中国の脅威には断固対決する ハリス太平洋統合軍司令官証言 その5
Japan In-depth / 2018年4月6日 11時26分
古森義久(ジャーナリスト・麗澤大学特別教授)
「古森義久の内外透視 」
【まとめ】
・米軍との格差を急速に縮める中国、米は大幅な防衛力強化不可欠。
・中国の未来は国際秩序参加にあるが、むしろ秩序を侵食しつつある。
・米はするべき協力ができない場合、中国と断固対決する。
【注:この記事には複数の写真が含まれています。サイトによっては写真説明と出典のみ記されていることがあります。その場合はJapan In-depthのサイトhttp://japan-indepth.jp/?p=39327でお読みください。】
アメリカの太平洋統合軍のハリー・ハリス司令官は3月15日、連邦議会上院の軍事委員会の公聴会でアメリカや日本にとっての中国の軍事的な脅威を詳述した。この証言の詳報を続ける。今回は連載の最終回となる。
【尖閣諸島の危機】
東シナ海での中国の行動ではまず第一に尖閣諸島への攻勢があげられる。尖閣諸島をめぐる日本と中国の緊迫は昨年はいくらかは落ち着いてみえたが、それでもなお尖閣を原因とする日中両国の争いの解決の見通しはまったくたっていない。日中両国がともにこの海域とその周辺に本格的な軍事力、沿岸警備力を投入するという現状は、誤った意思疎通、誤った計算から軍事面でのエスカレーションへと容易に進みうる危険な状態である。

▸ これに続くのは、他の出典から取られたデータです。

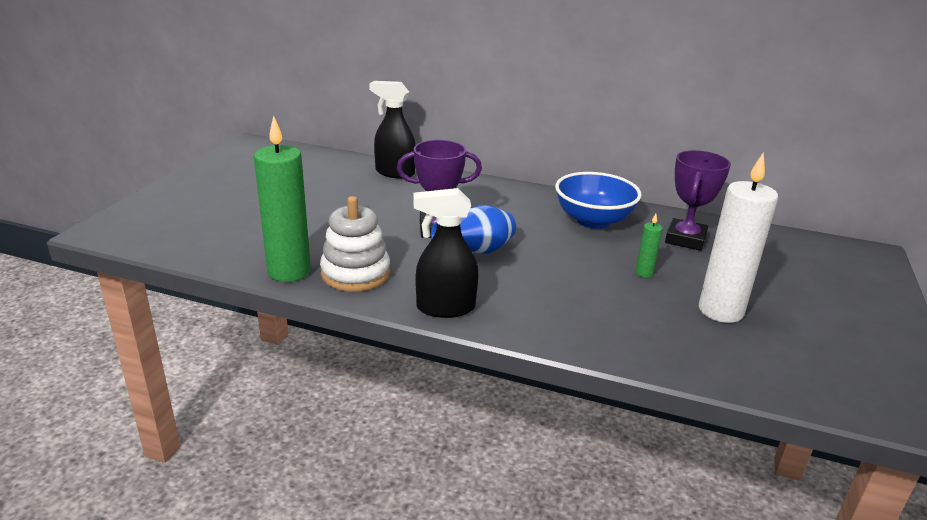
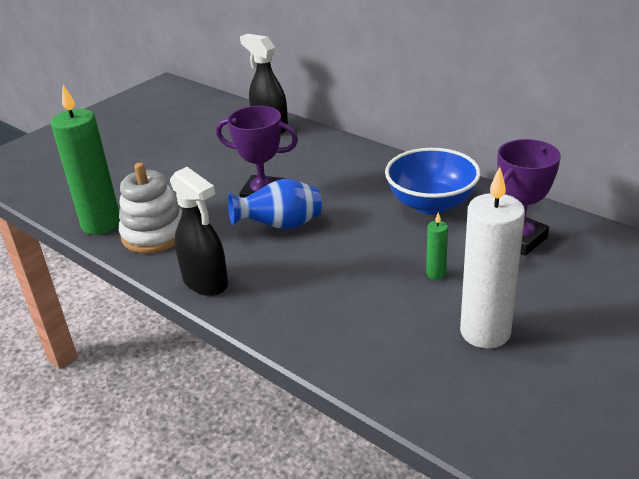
camera: 25 degrees right, 5 degrees up
(445, 308) = (206, 282): black spray bottle -> black spray bottle turned 150 degrees counterclockwise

中国は沿岸警備隊的な中国海警の艦艇を尖閣諸島の日本側の領海や接続水域に頻繁に送りこみ、日本側のその空域での航空機による監視飛行に抗議をも続けることによって、尖閣諸島に対する日本の施政権に執拗に挑戦している。
中国軍のその付近での軍事演習は尖閣諸島を標的とした軍事行動を顕著な特徴としている。その演習は尖閣諸島を物理的に占領して、その海域全体に対して海上封鎖を実施し、紛争海域を孤立させてしまうという内容をも含んでいる。
中国側は尖閣諸島の奪取という目的を明確にする手段の一つとして、各種の官営メディアを動員して、尖閣占領のための特定の軍事面での能力や活動にハイライトをあて、宣伝している。この宣伝は明らかにアメリカと日本への中国当局の意図の伝達だといえる。
▲写真 尖閣諸島・魚釣島 出典 外務省ホームページ
【尖閣問題へのアメリカの政策】
尖閣諸島についてのアメリカの政策は明確であり、しかもまったく揺らいでいない。尖閣諸島は日本の施政権下にある。日米安保条約の第五条はアメリカが日本の施政権下にある領域の防衛に加わることを規定している。アメリカは日本の尖閣諸島の施政権を奪おうとする、いかなる一方的な行動にも反対し、そのための措置をとる、という政策なのだ。